In ORCHESTRA it is relatively straightforward to take these volumes correctly into account.

This can be done as follows:

1) Make sure that the chemical system contains a “liter” phase to which all solution, colloidal, solid phases e.a. are linked as daughter phases.

This ensures that the “liter” phase contains the accumulated sum of chemical components in all these daughter phases, including all Donnan layers.
For each primary entity name, the variable <name>.liter thus contains the total concentration in mol/l per liter summed over  of all solution, donnan and sorption phases.

 

2) Define a variable “freevolume” that represents the volume of free pore water (liter free pore water solution per liter of total pore volume):

 @Var: freevolume 1.0 // default value is 1.0

 

3) Use this variable in the link that connects the solution with the liter phase instead of the default number 1.

@phase(solution)
@link_phase(solution, liter, "freevolume")

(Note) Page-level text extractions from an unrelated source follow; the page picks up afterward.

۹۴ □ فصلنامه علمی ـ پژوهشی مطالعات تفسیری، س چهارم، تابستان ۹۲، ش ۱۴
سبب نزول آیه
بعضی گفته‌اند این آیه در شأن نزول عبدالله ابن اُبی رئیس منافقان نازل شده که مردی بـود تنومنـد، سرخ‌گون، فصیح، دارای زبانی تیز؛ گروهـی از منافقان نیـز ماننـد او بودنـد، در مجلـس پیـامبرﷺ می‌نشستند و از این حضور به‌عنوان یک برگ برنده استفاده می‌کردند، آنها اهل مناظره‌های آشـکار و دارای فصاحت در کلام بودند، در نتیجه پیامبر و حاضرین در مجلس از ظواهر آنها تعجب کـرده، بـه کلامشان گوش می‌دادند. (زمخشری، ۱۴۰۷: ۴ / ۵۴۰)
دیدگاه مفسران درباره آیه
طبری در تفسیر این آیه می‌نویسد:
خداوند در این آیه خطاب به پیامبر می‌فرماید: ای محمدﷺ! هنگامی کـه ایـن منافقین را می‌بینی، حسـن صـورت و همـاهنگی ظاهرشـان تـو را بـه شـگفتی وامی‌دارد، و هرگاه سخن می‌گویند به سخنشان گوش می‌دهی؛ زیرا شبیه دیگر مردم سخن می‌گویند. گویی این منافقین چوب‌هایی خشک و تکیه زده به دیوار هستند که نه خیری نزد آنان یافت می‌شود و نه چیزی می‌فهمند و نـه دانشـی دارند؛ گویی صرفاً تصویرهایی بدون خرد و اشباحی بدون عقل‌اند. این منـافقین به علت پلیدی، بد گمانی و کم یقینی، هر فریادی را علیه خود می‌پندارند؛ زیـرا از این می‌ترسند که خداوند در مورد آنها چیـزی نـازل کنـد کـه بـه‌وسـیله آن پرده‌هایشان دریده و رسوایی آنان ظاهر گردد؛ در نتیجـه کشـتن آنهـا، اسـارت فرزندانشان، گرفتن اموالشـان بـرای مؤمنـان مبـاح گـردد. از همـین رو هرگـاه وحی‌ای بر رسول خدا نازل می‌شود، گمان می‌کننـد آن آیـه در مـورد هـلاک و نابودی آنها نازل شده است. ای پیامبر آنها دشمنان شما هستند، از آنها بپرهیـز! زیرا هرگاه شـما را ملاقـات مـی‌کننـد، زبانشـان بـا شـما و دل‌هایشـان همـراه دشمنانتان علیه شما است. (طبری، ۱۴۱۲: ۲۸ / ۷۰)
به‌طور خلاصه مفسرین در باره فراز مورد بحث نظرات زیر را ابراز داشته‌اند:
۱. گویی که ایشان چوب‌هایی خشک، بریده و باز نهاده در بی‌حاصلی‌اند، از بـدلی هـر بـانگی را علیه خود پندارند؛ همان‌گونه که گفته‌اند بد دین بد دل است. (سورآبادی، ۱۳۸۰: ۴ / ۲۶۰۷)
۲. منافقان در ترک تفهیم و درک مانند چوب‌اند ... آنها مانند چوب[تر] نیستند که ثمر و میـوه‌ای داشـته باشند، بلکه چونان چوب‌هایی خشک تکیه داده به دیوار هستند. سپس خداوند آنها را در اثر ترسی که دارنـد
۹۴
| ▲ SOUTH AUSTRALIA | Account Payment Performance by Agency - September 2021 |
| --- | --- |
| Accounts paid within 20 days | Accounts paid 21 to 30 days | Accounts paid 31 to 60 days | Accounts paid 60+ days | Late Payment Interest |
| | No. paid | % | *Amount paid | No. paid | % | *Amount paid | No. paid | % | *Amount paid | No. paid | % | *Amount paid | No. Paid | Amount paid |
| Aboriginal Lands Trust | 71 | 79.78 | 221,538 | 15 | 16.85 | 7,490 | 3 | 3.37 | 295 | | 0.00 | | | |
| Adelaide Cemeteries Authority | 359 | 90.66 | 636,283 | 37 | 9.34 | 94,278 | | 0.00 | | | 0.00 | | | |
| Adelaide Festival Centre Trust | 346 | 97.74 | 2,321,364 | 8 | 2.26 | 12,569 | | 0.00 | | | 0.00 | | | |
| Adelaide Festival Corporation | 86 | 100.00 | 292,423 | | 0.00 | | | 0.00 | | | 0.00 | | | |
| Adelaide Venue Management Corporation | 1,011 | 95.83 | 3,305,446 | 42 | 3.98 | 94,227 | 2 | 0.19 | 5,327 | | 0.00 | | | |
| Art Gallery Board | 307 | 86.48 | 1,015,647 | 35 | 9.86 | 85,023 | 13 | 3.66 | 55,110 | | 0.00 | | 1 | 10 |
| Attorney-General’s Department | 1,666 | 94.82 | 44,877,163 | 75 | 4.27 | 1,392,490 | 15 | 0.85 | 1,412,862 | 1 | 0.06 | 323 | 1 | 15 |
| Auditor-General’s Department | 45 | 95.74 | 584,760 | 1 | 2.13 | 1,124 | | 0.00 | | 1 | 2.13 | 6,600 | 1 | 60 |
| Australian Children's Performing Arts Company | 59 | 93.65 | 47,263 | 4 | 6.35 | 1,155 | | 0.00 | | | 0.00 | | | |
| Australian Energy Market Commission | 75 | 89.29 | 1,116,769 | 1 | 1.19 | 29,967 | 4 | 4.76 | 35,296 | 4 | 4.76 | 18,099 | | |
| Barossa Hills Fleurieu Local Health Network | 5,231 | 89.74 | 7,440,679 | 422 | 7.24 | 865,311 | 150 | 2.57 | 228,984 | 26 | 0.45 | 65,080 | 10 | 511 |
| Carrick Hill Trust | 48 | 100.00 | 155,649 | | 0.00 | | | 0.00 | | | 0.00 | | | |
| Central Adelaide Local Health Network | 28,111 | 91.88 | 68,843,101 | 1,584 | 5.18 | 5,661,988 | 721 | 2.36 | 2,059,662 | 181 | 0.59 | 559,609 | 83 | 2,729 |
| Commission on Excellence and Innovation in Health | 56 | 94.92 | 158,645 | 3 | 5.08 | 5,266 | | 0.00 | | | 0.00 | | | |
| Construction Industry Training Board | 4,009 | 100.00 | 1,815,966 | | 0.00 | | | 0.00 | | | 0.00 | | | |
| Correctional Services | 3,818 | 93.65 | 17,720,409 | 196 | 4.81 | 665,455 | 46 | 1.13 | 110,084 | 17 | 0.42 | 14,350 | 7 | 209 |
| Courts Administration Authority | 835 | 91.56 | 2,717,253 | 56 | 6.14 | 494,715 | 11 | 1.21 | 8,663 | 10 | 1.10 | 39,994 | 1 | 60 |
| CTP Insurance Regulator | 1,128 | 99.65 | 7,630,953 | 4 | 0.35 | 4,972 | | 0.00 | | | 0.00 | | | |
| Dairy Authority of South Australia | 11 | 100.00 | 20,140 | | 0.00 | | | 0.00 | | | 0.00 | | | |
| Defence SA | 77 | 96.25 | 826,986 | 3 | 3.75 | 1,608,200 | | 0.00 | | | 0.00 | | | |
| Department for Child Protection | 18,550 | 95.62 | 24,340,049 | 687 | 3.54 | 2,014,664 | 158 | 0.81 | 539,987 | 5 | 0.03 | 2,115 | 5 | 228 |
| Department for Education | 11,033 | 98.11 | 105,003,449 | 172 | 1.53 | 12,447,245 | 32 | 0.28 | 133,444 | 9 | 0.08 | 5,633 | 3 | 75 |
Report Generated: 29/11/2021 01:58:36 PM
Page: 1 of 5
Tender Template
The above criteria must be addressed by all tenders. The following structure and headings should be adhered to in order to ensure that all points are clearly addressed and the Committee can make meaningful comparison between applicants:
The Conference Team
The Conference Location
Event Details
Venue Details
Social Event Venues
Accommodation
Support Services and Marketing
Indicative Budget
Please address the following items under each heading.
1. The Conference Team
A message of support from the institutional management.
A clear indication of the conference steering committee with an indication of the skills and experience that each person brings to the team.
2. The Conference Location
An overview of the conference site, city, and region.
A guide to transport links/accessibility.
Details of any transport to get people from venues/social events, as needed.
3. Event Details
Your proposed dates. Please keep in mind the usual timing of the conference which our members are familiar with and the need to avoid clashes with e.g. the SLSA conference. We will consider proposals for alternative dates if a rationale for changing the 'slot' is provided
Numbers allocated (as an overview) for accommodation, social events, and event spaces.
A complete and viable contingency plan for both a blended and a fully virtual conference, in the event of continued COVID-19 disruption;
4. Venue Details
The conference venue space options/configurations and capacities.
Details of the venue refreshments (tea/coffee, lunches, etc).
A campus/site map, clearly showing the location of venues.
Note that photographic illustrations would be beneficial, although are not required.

we can now vary the amount of freevolume per liter pore volume.

 

4) Introduce a dummy species “dvol” with charge 0 and fixed/given concentration of 1/mol


@species(dvol, 0)
@primary_entity(dvol, 0.0)

This dummy species just makes use of the automatic standard phase hierarchy and is used for adding up the volumes of free water and Donnan volumes. It does not interfere with the rest of the chemical system, as it has no chemical reactions defined, but it will act as a tracer chemical that freely distributes over free pore solution and donnan volumes with equal concentrations of 1 mol/l everywhere. As a result the total amount of this tracer in dvol.liter will be equal to the total volume of Donnan volumes plus free pore water volume.

 

5) Introduce an extra equation in the chemistry file that solves the unknown freevolume variable, to agree with the given dvol.liter = 1.

@Uneq2: unknown:(name:, freevolume,  delta:, 1e-3, type:, lin, step: , .1) equation:(name:, dvol.liter, tol: , 1e-6)

Now we are going to iteratively solve the free pore water volume to agree with a given total amount of dvol per liter of 1.

Note that we have to give the value of dvol.liter (1) as input for these calculations.